Search code examples
pythonpython-2.7uniqueidentifier

Creating a short unique ID based on other values in Python?


I have a number of variables in python that I want to use to generate a unique ID for those variables (yet have that ID always produce for those same matching variables).

I have used .encode('hex','strict') to produce an ID which seems to work, however the output value is very long. Is there a way to produce a shorter ID using variables?

myname = 'Midavalo'
mydate = '5 July 2017'
mytime = '8:19am'

codec = 'hex'

print "{}{}{}".format(myname, mydate, mytime).encode(codec,'strict')

This outputs

4d69646176616c6f35204a756c792032303137383a3139616d

I realise with hex it is probably dependant on the length of the three variables, so I'm wondering if there is another codec that can/will produce shorter values without excluding any of the variables?

So far I have tested base64, bz2, hex, quopri, uu, zip from 7.8.4. Python Specific Encodings, but I'm unsure how to get any of these to produce shorter values without removing variables.

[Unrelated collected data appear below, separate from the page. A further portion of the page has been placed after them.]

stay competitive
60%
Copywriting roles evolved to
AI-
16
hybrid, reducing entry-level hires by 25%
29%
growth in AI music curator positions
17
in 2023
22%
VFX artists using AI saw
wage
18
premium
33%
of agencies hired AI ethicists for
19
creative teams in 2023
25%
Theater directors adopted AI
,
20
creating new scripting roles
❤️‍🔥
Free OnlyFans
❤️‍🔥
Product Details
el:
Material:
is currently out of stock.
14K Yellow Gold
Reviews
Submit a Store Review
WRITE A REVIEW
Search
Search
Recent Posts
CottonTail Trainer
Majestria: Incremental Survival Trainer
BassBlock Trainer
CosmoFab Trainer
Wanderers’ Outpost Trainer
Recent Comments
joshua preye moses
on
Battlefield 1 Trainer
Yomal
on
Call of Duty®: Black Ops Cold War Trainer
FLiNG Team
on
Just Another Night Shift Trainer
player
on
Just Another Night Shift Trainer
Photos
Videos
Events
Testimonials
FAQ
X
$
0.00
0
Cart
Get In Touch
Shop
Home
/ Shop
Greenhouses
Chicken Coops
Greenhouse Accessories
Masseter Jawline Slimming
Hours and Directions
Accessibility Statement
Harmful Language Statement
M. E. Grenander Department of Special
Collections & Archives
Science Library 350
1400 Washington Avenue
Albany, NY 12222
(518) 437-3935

Is there another codec I could use, or a way to shorten the values from any of them without removing the uniqueness, or even a completely different way to produce what I require?

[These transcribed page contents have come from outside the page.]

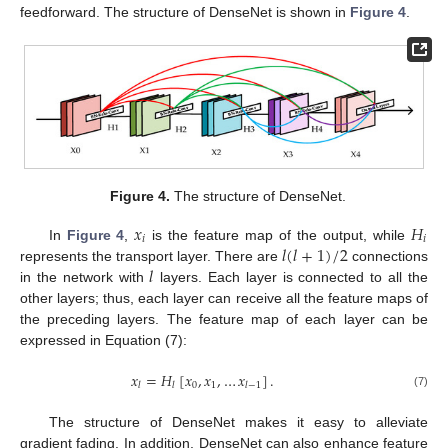
feedforward. The structure of DenseNet is shown in
Figure 4
.
Figure 4.
The structure of DenseNet.
𝑥
𝐻
𝑖
𝑖
𝑙
(
𝑙
+
1
)
/
2
In
Figure 4
,
is the feature map of the output, while
𝑙
represents the transport layer. There are
connections
in the network with
layers. Each layer is connected to all the
other layers; thus, each layer can receive all the feature maps of
the preceding layers. The feature map of each layer can be
expressed in Equation (7):
𝑥
=
𝐻
[
𝑥
,
𝑥
,
…
𝑥
]
.
0
1
𝑙
𝑙
𝑙
−
1
(7)
The structure of DenseNet makes it easy to alleviate
gradient fading. In addition, DenseNet can also enhance feature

All I am trying to do is produce an ID so I can identify those rows when loading them into a database. If the same value already exists it will not create a new row in the database. There is no security requirement, just a unique ID. The values are generated elsewhere into python, so I can't just use a database issued ID for these values.


Solution

  • You could use some hashing algorithm from the hashlib package: https://docs.python.org/3/library/hashlib.html or for python 2: https://docs.python.org/2.7/library/hashlib.html

    import hashlib
    s = "some string"
    hash = hashlib.sha1(str.encode(s)).hexdigest() # you need to encode the strings into bytes here
    

    This hash would be the same for the same string. Your choice of algorithm depends of the number of chars you want and the risk of collision(two different strings yielding the same hash).